- _Exercise requirements_
1/ In the text about a daughter's birth defects, write out the part starting with "I never really" and going on through "comments from strangers.", putting "passersby" in place of "strangers".
2/ According to the text about a daughter's birth defects, how long would Marlowe need to be in casts for her club foot?

I handled my daughter’s birth defects by educating others and with a heaping dose of modesty, but really, it was my itty bitty wonder who taught me a lesson.
As a mom of two girls, I feel a heightened sense of awareness and responsibility to parent in a way that instills confidence and ability from the very start. I balance every “You look so pretty!” with a “You’re so brave!” I try to make sure that they know they’re capable, smart, and worthy of love and respect. They’re one, so you know, they’re not exactly absorbing the meaning of all these words, but I am adamant that we train ourselves to think this way now in hopes of raising confident, responsible young women.
When our girls were born, Marlowe (Baby A and first born) came out swinging. She also came out with club foot and later developed a hemangioma. Short explanation: her feet turn in and would need about three months in casts, followed by three months in a boots-and-bar contraption. She has a “strawberry” birthmark that gets a drop of topical medication twice a day and she sees a wonderful dermatologist at Children’s Hospital a couple times a year. Both of these by technical definition are birth defects. Neither threaten her life, both have successful treatments and will eventually resolve themselves. Both are visible differences.
To me, as her mom, “different” was just as scary as “defect”.
I never really took much stock in defining these conditions as defective. I’m a mom, so naturally, I think my kids are perfect. These are just things she has. But they are, by every definition, different. They stand out. They solicit questions and comments from strangers.
Marrying these two things – raising the confident girl and acknowledging differences – has been an interesting lesson for me. Wanting my girls to understand their worth is so much more than what’s on the outside; they are an entire package that has value. And yet at the same time, I worry about what people think when they see her. What will people ask? Will this go away? Will she be scarred for life, literally? Am I being incredibly vain and will I actually be the one to affect her confidence because she’s a BABY and has no idea what’s going on??

- _Material shown_
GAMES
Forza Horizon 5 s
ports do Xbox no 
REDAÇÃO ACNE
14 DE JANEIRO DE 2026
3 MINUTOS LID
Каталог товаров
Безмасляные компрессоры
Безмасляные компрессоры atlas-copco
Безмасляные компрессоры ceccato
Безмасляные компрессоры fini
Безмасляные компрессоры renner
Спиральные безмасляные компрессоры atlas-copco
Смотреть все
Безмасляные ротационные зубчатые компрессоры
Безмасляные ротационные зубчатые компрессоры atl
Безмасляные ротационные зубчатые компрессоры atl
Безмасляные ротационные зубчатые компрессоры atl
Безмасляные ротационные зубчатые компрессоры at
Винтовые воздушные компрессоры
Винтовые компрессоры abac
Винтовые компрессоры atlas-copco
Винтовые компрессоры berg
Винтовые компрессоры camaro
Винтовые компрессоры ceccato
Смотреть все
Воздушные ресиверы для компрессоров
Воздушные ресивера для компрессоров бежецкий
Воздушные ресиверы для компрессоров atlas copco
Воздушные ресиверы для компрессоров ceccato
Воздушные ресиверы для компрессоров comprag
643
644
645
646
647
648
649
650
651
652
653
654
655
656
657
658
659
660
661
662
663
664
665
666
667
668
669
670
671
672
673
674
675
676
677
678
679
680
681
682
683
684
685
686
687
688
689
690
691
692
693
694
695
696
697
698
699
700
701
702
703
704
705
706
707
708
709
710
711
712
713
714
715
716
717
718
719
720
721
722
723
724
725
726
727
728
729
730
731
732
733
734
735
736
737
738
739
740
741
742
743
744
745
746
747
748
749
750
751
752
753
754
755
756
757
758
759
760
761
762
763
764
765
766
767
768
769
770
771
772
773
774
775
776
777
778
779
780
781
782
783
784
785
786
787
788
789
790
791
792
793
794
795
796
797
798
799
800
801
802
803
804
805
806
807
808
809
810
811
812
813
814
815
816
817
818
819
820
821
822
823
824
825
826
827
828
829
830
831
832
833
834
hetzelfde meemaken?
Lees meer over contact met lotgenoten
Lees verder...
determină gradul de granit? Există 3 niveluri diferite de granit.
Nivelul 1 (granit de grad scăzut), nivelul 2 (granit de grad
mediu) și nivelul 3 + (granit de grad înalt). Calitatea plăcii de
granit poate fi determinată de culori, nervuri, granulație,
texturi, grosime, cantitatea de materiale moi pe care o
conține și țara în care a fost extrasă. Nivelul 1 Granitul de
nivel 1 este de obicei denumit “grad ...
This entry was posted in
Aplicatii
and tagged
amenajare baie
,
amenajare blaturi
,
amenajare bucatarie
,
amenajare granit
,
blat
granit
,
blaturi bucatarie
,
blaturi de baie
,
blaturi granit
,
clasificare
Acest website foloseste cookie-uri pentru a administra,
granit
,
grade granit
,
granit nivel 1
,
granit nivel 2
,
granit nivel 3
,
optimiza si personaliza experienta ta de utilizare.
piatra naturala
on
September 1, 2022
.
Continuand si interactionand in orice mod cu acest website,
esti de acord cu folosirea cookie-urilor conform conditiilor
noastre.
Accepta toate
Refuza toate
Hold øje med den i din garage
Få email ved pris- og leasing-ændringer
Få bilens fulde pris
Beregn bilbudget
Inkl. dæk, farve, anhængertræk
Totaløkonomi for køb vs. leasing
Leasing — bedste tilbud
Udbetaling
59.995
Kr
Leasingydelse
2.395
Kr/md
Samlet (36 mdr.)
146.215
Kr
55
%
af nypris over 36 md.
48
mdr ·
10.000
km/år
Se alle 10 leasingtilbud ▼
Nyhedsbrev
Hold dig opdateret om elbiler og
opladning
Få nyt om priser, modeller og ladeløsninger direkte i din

---

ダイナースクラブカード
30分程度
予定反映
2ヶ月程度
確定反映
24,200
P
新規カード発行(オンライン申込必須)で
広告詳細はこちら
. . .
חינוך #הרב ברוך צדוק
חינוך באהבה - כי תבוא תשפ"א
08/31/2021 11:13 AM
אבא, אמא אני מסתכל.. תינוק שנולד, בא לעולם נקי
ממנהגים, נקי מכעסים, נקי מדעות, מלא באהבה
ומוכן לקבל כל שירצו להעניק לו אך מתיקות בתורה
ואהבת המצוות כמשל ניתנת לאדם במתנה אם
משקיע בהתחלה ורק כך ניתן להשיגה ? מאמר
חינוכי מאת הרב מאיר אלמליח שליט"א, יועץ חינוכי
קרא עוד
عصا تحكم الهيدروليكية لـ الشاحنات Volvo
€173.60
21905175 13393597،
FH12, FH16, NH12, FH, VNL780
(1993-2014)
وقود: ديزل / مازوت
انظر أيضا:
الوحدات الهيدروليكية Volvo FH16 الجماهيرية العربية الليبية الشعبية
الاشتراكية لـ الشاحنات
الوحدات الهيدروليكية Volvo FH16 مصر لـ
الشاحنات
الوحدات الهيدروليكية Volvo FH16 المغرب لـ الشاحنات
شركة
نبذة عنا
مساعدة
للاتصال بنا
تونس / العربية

--

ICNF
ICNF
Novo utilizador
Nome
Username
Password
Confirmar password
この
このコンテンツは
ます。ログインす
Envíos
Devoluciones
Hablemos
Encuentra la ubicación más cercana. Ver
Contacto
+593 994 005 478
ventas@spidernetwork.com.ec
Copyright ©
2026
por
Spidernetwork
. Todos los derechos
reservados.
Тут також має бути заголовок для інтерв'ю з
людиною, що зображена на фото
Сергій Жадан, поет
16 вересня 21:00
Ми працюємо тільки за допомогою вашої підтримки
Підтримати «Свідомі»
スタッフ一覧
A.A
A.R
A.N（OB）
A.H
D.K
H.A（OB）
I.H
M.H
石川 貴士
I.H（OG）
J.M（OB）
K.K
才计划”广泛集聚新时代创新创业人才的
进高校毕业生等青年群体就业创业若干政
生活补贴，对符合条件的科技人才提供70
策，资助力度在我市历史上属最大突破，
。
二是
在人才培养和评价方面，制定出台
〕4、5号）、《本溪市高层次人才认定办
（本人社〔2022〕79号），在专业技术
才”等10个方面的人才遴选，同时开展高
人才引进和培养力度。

- _Results in order_
1/
I never really took much stock in defining these conditions as defective. I’m a mom, so naturally, I think my kids are perfect. These are just things she has. But they are, by every definition, different. They stand out. They solicit questions and comments from passersby.

2/ About three months.